- Born: Charlotte Edith Anderson April 10, 1890 Six Nations of the Grand River, Ohsweken, Ontario, Canada
- Died: April 3, 1996 (aged 105)
- Occupation: Nurse

= Edith Monture =

First Indigenous-Canadian woman to gain the right of suffrage

Charlotte Edith Anderson Monture (10 April 1890 – 3 April 1996), known simply as Edith Monture, was a Mohawk World War I veteran, known as the first Indigenous-Canadian woman to become a registered nurse, as well as to gain the right to vote in a Canadian federal election. She was the first Indigenous woman from Canada to serve in the United States military.

== Early life ==
Charlotte Edith Anderson was born on 10 April 1890 on the Six Nations of the Grand River reserve at Ohsweken near Brantford, Ontario, Canada. She was the youngest in a family of eight children of Mohawk descent, attending day school on the reserve and earning a high school diploma from Brantford Collegiate Institute.

== Career and overseas service in First World War ==
She had to train as a nurse in the United States because all of the Canadian nursing schools refused her due to her race. The Indian Act of 1876 prevented access to higher education to Indigenous people. Edith Anderson studied at the New Rochelle Nursing School in New York and graduated top of her class, becoming the first Indigenous registered nurse in Canada in 1914.

Anderson worked as an elementary school nurse, but left that job in 1917 to join the Army Nurse Corps. It is believed that she was presented with ceremonial Mohawk clothing as burial wear before she left for overseas service in case she died in the war.

Anderson served in France at a military hospital. She was one of fourteen Indigenous women from Canada who served as members of the Army Nurse Corps during World War I, and was one of only two who served overseas (the other being Cora E. Sinnard (née Elm) a member of the Oneida tribe who also served in France).

Anderson was stationed near the front lines, working as a nurse at Base Hospital 23 in Vittel, Grand Est, France, for a year as well as elsewhere in France. She worked 14 hour days, and walked battlegrounds to find and treat the wounded. She treated soldiers injured in trench warfare and gas attacks.

== Post war ==
Anderson moved back to the Six Nations reserve, where she was born, after the end of the World War I. The Canadian Military Service Act (1917) gave wartime nurses the right to vote, and under these terms, she became the first Indigenous-Canadian woman to gain the right to vote in a Canadian federal election. It took until 1960 for all Indigenous women to get the federal vote without relinquishing their "Indian status" in Canada.

Anderson continued to work in healthcare and worked as a nurse and midwife a hospital on the reserve until 1955, when she retired aged 65. As Edith Monture she worked hard to improve Indigenous health care. In 1939 Monture was elected honorary president of the Ohsweken Red Cross.

== Personal life ==
Anderson married Claybran Monture soon after she returned to the reserve and they had five children, Bud, Helen, Ron, Don and Gilbert, who died as an infant in 1929. She had 14 grandchildren.

Edith Monture died on 3 April 1996 in Ohsweken, Ontario, one week before her 106th birthday and was buried in St. John's Anglican Cemetery on the reserve.

== Legacy and commemoration ==
Charlotte Edith Anderson Monture is recognized as a pioneering figure in Indigenous health care, veteran services, and civil rights.

Monture was designated a National Historic Person in 2025 by the Government of Canada, under the Historic Sites and Monuments Act, for her trailblazing role as a nurse and veteran.

She is celebrated as the first Indigenous Canadian woman to become a registered nurse, graduating from New Rochelle Nursing School in New York after facing racial barriers in Canadian institutions.

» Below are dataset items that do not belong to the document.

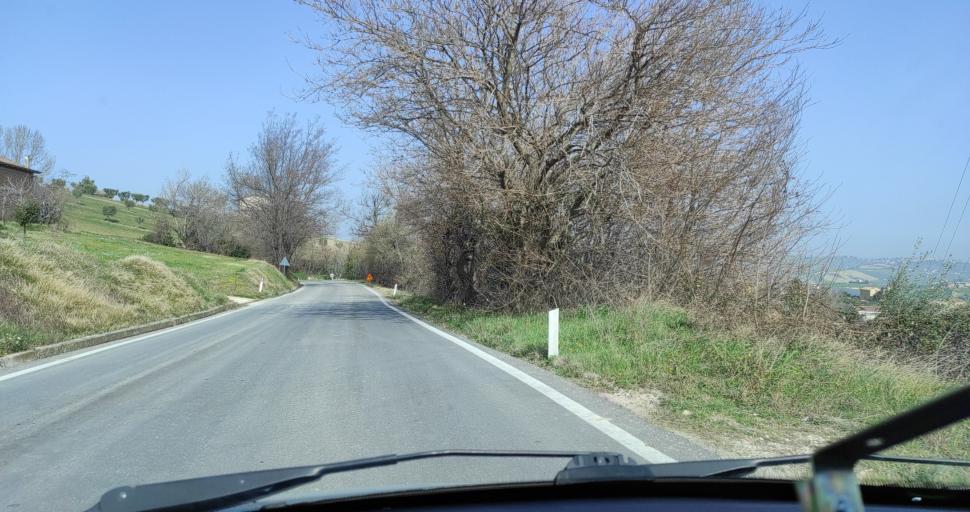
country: IT
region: The Marches
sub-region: Provincia di Macerata
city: Loro Piceno
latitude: 43.1680
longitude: 13.4253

Monture’s wartime service as a nurse with the United States Army Nurse Corps during World War I placed her at Base Hospital No. 23 in Vittel, France. Her service contributed to her receiving the federal vote under the Military Voters Act of 1917, making her one of the first Indigenous women in Canada to gain the federal franchise.

After the war, she returned to the Six Nations of the Grand River, where she continued to practice nursing and midwifery, and was elected honorary president of the Ohsweken branch of the Canadian Red Cross in 1939.

Her birthplace and work are commemorated through Indigenous Nurses Day on April 10, a date established in recognition of her contributions and continuing influence in Indigenous health care.

Public commemoration of her life includes street and community names in Brantford, Ontario. Edith Monture Avenue, Edith Monture Park and Edith Monture Elementary School in Brantford are all named after her.